Problem set →
**A.** Answer these questions from the post on domestic abuse, marking each answer to match:
(i) What date is given at the top?
(ii) Which kind of abuse has the media coverage mostly emphasized?
(iii) What does the writer say abuse is, as opposed to a one-off action?
**B.** Print the part of the post on domestic abuse starting at "BROKEN ANGELS,...AND THEIR" and ending at "would be me.".
**C.** Carry on the post on domestic abuse from the point where it stops.

Excerpted passage →
# # #

Monday 16 May 2016

BROKEN ANGELS,...AND THEIR JAILERS.

Okay. So it’s the end of the day, and I have a little breathing space, or maybe I've just finally worked up the nerve to write this post. It’s been tugging at me, simmering below the surface, twitching my fingers to put down the words; but my broken heart. My bruised, aching broken heart…I've decided however that I’ll brave it, for these words have to be said, maybe in saying, enlightenment and healing will come for someone who happens on it; maybe that person would be me.
These past few weeks the media has been awash with cases of domestic abuse, and though the slant has been on physical abuse, there have been one or two accounts of other kinds as well. Reading through all that text, talking with the females around me, has caused my heart to break, to ache; for all the broken women braving it with a smile, because society tells them to. Because they have nowhere to go. Because they don’t know any better.
These men. These men who do these things. Who were they as little boys? Did they change as they grew into men? Was it always in them, but no one just noticed? Did they suffer a mental re-orientation that informed these ideals that were otherwise strange to them? That it is okay to enjoy the hurt they consciously and knowingly cause another? For they surely must enjoy it. For abuse isn't the one off action, but the repeated acts of wrong doing. And if it’s repeated, surely they must be sadistic?

# # #

Stored items

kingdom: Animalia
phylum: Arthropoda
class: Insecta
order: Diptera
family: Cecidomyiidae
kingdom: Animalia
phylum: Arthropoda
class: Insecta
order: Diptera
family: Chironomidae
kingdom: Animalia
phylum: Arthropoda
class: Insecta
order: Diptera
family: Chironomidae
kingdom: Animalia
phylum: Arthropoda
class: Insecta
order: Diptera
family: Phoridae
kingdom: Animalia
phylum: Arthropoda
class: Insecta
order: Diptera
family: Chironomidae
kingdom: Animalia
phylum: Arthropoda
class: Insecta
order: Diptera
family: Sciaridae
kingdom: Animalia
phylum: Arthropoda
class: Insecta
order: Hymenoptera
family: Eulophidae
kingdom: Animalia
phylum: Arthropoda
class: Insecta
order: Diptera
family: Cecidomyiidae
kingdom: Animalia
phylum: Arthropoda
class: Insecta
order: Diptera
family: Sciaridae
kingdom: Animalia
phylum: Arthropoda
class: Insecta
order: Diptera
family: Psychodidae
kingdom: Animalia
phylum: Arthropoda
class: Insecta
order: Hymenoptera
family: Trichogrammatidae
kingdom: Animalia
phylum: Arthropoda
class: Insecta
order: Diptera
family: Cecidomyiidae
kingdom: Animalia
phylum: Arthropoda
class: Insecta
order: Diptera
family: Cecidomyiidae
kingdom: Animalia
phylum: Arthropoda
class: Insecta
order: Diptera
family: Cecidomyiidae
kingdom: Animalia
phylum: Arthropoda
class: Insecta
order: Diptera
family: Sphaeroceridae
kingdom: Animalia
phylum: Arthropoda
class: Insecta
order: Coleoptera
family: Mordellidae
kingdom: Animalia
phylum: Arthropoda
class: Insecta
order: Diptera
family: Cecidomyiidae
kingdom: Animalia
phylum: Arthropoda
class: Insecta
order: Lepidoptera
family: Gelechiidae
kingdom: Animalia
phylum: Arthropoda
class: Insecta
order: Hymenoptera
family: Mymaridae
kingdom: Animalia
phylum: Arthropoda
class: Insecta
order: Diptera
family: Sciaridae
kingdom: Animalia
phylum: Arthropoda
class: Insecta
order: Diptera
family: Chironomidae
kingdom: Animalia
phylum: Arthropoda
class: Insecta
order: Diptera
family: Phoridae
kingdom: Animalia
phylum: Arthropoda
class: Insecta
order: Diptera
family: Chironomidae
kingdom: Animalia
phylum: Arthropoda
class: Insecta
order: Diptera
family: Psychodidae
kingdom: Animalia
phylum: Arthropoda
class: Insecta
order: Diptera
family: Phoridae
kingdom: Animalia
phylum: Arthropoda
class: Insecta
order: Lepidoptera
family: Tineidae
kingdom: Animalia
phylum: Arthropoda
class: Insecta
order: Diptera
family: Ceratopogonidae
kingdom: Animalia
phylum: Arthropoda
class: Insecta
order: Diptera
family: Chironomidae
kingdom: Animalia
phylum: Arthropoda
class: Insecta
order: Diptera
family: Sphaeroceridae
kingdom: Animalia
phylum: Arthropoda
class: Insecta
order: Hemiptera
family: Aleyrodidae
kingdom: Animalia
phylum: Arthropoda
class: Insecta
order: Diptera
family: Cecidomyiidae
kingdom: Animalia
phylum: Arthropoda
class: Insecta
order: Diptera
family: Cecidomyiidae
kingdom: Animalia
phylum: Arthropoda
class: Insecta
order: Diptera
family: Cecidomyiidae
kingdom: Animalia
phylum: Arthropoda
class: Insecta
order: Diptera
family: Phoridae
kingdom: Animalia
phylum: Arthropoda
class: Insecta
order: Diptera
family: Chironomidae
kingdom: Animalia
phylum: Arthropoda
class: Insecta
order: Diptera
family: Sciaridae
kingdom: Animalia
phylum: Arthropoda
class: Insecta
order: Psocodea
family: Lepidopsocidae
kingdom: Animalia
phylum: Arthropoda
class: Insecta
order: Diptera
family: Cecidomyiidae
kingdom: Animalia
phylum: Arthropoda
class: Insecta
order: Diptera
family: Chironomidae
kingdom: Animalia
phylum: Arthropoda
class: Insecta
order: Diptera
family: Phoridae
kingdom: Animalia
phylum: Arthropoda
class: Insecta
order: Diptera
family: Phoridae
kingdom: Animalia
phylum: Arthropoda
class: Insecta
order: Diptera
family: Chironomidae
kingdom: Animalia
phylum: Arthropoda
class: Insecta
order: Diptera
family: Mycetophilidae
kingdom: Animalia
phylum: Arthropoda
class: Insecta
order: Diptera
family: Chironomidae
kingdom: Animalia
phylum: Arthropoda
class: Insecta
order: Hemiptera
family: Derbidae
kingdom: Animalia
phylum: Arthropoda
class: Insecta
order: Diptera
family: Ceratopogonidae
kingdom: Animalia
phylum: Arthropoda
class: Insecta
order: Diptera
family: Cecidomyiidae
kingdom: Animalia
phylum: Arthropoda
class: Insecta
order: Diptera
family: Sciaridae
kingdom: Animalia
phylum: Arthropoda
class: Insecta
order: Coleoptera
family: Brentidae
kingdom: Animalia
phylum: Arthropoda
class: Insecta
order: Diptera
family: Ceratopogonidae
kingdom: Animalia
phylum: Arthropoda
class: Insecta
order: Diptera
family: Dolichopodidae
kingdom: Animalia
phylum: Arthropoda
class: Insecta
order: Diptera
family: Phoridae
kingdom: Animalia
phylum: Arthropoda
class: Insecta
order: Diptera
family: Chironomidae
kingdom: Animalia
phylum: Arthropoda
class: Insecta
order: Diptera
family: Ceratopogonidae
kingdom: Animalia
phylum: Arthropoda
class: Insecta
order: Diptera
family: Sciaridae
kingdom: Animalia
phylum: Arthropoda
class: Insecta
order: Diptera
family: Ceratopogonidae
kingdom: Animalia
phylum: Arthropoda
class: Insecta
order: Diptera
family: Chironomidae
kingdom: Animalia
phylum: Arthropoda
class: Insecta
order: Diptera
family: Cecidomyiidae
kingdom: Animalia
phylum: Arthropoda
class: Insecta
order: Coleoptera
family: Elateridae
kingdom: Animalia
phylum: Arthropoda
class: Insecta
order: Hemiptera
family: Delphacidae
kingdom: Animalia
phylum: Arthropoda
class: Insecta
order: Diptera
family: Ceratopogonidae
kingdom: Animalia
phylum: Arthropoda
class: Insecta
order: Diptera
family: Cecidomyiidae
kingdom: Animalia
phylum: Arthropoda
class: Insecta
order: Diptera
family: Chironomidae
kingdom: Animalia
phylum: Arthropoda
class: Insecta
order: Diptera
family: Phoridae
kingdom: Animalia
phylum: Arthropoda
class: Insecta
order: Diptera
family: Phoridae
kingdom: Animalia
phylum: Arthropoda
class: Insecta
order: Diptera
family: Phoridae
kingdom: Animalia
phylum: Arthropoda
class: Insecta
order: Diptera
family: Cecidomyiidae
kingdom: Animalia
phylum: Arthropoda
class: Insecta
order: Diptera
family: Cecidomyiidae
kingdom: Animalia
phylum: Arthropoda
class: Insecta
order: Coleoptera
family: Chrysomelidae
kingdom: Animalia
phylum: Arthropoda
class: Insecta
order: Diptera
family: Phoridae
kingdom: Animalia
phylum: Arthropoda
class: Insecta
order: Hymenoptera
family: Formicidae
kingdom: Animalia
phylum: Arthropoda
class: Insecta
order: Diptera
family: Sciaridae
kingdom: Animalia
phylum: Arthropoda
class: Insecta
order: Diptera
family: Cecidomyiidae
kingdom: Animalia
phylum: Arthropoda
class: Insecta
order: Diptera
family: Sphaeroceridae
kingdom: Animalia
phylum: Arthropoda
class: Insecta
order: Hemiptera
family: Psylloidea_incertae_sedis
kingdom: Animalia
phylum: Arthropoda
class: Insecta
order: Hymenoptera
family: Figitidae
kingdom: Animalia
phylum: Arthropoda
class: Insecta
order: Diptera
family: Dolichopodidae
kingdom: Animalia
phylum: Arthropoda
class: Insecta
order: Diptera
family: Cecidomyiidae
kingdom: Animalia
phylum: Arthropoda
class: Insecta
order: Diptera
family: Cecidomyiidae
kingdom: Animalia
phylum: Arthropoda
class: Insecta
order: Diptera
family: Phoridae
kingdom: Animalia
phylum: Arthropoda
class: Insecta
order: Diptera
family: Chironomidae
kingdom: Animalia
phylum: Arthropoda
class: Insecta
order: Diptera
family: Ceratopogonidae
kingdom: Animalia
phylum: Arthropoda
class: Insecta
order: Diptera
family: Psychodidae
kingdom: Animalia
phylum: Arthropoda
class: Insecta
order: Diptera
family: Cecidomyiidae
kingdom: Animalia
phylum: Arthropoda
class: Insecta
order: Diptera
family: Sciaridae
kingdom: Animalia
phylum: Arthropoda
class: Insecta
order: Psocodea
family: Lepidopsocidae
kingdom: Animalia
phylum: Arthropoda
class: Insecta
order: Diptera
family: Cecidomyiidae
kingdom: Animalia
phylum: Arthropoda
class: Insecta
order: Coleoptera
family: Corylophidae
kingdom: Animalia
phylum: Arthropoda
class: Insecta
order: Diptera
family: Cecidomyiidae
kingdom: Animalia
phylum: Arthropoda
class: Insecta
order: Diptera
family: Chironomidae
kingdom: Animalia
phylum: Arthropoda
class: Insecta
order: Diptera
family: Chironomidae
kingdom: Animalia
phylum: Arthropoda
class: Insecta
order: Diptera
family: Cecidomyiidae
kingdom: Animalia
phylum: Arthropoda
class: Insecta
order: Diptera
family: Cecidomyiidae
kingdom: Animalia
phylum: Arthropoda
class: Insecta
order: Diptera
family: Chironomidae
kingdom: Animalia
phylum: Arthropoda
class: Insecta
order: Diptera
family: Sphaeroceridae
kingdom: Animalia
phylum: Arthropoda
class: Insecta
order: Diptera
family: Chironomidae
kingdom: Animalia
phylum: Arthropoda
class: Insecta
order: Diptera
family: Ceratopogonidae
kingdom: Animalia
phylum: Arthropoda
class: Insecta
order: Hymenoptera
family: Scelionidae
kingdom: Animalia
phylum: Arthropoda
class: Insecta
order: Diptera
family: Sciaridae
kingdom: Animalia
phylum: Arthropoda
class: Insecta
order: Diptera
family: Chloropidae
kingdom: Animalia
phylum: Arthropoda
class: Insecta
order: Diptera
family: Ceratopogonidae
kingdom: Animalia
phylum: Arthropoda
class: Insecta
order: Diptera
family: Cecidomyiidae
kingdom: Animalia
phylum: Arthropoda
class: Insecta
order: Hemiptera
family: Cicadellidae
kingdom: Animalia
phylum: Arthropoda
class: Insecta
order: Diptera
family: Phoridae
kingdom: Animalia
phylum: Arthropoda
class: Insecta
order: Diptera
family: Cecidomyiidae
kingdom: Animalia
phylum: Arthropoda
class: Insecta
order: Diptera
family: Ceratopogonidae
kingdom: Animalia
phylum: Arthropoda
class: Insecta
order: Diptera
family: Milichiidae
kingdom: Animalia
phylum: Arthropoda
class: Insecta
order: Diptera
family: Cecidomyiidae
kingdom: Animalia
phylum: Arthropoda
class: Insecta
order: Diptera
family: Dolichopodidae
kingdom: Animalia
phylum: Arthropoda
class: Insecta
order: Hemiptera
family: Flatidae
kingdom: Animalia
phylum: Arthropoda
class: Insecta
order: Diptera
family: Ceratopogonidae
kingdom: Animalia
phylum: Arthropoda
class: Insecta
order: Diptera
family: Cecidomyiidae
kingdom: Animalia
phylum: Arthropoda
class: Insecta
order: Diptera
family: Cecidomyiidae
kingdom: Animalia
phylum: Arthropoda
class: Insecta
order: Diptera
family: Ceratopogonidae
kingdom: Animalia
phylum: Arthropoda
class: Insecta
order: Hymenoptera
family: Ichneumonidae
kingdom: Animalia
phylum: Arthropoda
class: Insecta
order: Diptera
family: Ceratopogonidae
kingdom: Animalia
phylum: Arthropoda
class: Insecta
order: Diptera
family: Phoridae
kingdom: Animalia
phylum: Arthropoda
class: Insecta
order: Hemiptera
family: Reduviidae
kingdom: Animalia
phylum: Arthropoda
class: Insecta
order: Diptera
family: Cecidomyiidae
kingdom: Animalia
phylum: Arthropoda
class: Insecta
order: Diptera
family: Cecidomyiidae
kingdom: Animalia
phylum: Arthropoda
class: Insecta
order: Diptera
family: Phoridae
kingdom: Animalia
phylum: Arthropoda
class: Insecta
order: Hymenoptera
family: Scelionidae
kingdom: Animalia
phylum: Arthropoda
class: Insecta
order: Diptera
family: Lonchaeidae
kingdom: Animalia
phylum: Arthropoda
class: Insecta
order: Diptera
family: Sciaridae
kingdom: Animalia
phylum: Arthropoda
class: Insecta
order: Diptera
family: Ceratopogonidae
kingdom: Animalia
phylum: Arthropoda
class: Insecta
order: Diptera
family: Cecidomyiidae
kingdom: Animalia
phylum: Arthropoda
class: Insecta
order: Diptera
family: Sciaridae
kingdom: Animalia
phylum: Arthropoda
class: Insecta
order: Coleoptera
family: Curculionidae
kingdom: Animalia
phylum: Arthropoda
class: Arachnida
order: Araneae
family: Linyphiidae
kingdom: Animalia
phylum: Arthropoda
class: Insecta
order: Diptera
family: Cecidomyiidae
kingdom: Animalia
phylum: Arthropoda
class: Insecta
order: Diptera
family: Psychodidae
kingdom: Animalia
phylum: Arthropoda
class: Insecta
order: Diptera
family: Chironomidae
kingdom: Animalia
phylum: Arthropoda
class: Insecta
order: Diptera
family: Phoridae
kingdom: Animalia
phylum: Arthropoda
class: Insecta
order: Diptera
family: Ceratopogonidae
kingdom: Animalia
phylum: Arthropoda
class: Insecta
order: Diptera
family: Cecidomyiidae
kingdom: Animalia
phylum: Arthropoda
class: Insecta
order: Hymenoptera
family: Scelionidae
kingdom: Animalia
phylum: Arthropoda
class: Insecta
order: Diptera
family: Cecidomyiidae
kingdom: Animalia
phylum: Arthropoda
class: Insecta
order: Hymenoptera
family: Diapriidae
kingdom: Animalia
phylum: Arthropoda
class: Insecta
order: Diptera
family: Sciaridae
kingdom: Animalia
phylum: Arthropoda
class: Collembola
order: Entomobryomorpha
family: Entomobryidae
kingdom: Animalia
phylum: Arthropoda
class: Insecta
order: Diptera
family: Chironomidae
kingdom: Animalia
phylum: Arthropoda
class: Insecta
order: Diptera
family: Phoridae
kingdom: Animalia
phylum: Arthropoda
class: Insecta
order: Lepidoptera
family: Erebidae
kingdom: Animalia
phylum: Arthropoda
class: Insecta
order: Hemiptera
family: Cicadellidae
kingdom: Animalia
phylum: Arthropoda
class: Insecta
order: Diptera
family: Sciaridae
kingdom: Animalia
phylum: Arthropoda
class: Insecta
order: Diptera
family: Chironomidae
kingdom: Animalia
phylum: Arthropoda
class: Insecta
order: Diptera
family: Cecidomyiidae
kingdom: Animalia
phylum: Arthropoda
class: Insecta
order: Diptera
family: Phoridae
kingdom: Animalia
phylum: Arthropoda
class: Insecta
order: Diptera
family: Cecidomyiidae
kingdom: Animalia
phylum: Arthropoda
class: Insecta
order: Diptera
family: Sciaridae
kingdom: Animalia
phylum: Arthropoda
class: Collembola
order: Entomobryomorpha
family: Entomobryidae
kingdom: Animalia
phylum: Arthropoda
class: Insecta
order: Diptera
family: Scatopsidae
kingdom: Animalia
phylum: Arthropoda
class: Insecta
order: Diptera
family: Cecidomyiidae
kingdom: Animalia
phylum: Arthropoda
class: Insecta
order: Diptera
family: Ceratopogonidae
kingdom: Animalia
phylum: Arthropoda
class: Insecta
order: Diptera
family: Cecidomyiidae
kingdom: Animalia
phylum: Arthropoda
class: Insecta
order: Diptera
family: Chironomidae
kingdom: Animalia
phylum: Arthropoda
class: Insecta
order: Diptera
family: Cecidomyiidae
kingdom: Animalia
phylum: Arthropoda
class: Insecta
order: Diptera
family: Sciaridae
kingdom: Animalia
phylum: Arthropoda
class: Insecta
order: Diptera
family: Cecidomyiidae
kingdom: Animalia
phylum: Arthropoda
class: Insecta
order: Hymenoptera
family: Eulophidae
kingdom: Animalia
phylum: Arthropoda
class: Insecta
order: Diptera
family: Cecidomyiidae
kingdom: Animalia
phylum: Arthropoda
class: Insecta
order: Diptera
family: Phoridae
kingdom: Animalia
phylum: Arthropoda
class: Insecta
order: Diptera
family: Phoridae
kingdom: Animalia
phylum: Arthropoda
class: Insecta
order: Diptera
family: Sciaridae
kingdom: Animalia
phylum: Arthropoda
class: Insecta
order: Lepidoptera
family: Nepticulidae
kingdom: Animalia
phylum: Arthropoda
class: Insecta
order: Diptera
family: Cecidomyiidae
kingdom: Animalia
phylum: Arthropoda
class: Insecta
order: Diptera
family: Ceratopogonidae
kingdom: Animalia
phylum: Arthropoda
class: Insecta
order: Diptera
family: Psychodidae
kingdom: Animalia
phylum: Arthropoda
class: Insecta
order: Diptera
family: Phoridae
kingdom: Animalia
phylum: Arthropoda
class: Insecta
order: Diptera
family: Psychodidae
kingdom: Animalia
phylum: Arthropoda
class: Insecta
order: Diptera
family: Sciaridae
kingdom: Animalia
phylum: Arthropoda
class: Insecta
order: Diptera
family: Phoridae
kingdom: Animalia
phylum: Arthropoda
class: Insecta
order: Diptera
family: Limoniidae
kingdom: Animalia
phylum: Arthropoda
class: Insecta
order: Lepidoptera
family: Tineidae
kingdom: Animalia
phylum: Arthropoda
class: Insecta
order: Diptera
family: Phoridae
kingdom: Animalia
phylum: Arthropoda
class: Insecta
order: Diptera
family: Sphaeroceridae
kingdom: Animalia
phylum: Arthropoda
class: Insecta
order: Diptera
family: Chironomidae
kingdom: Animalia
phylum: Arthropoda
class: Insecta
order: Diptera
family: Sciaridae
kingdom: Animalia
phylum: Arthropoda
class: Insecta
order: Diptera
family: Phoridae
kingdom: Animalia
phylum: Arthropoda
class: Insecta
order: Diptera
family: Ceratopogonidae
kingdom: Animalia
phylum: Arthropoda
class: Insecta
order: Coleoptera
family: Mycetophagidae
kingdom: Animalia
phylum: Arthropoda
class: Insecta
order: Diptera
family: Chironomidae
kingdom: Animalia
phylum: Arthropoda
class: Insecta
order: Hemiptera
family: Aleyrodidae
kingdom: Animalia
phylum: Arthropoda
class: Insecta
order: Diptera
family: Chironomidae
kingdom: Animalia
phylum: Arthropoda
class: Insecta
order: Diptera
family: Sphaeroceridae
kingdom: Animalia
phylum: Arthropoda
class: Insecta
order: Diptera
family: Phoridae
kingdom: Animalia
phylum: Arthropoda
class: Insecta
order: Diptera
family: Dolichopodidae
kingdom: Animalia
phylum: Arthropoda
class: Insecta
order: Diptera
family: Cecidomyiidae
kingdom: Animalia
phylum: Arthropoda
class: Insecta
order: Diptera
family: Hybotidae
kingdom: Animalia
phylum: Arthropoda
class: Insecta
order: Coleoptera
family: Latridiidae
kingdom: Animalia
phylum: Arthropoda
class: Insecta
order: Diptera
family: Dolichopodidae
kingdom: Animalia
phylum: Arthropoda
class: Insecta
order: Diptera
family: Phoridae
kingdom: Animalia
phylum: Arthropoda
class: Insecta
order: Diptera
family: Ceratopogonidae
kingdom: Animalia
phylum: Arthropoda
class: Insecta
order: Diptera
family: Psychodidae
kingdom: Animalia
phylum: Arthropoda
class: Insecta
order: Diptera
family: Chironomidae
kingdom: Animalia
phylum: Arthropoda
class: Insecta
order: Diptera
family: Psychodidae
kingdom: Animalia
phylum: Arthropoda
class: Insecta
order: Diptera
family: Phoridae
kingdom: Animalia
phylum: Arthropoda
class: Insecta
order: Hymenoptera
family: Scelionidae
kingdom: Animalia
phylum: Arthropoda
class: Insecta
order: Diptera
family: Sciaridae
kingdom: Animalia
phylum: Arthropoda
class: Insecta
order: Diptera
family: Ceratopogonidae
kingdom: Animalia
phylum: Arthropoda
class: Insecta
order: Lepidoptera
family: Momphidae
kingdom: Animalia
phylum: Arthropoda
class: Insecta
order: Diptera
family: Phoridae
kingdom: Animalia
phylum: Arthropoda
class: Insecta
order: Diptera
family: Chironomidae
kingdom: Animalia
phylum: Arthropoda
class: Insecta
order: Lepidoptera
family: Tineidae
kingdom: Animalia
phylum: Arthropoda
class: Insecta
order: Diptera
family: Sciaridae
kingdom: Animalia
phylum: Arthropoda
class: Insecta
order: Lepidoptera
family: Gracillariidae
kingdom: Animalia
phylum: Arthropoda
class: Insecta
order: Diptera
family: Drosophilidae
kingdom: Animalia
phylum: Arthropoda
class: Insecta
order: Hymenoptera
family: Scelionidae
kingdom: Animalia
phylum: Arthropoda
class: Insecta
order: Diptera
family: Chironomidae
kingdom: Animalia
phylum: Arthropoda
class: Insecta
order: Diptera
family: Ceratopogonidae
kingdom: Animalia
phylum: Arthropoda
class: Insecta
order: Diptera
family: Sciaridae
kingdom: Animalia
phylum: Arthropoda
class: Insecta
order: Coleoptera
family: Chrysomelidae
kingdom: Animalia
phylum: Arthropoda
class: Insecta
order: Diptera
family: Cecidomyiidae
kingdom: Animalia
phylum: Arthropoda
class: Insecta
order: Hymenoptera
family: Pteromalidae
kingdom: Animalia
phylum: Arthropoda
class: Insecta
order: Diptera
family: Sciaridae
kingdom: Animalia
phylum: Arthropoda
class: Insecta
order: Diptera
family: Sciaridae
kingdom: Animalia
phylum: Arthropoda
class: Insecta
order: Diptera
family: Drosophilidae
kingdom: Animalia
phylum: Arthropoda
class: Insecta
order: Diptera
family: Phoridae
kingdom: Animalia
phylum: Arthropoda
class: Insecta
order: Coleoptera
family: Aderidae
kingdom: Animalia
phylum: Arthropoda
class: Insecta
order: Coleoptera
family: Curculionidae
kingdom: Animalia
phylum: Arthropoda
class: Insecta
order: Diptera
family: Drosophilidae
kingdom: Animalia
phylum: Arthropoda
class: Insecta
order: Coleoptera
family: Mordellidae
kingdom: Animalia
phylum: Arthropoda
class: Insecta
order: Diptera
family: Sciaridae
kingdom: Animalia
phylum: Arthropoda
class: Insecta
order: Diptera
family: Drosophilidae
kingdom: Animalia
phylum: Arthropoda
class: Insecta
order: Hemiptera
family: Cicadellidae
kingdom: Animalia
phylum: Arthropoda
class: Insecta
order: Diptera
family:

# # #

Responses to the exercise →
**A.**
(i) Monday 16 May 2016
(ii) Physical abuse
(iii) The repeated acts of wrong doing

**B.**
BROKEN ANGELS,...AND THEIR JAILERS.

Okay. So it’s the end of the day, and I have a little breathing space, or maybe I've just finally worked up the nerve to write this post. It’s been tugging at me, simmering below the surface, twitching my fingers to put down the words; but my broken heart. My bruised, aching broken heart…I've decided however that I’ll brave it, for these words have to be said, maybe in saying, enlightenment and healing will come for someone who happens on it; maybe that person would be me.

**C.**
My mind wonders, as I gaze on my sweet boy’s peaceful sleeping face. What kind of man am I grooming him to be? When I spank him for being naughty, and then draw him close, because I hurt for causing him hurt, no matter how deserving; am I inadvertently grooming a man who thinks that you hit the one you love, and then draw them close to explain why he hit her? When I ignore him, when he has upset me, in order to communicate my hurt, am I otherwise showing him how to be emotionally withdrawn, starving his love of attention? When I raise my voice, in anger, aware that the loud boom of my voice, strikes fear in his heart; am I showing him that authority lies in a raised voice? And instead of speaking respectfully and lovingly to her, will he instead shout her down like a serf? Tell me boy, who will you be?
Society doesn't help either. Society says as a strong woman, you must not only digest, but must enjoy digesting a steady diet of bullshit. Excuse my French. How do you explain all the negative comments that came at Tiwa Savage when she opened up about her pain? From fellow women no less! You've just disgraced your son’s father. Hello?! He did that already all by himself! Every woman is going through the same thing so shut up and stick a smile on your face. Erm… well that’s them. I applaud them, but I haven’t got, neither do I desire to have that forbearance. I’d rather my children have a father. Okay. As long as you realize that means they might not have a mother! It might be murder, from physical abuse, it might be suicide, from induced depression, or you might just LOSE YOURSELF. Becoming this insecure, cowering thing, or a twisted, bitter shadow of that beautiful girl with the bright eyes, from all the constant lies, disrespect, and put downs. In my book, all the above options are akin to death. Abuse brought on death.
I got out. I make no apologies. I make no excuse. I CHOSE. I got out. For every woman going through ANY form of abuse. It’s your life. Choose how it will be lived. Tolerate it, and smile; or choose out. Just make sure that it’s YOUR CHOICE. Don’t be coerced, manipulated, blackmailed, advised (sic), and/or threatened into doing anything against your better judgement/ intuition. CHOOSE wisely. For mothers, teach our sons’ to treasure, to love, to cherish, to respect, to nurture. Teach our daughter’s to value themselves, to demand recognition of the value. Or to walk.
I don’t advocate for broken homes, or careless single lives. I advocate happiness. In pairs, or alone.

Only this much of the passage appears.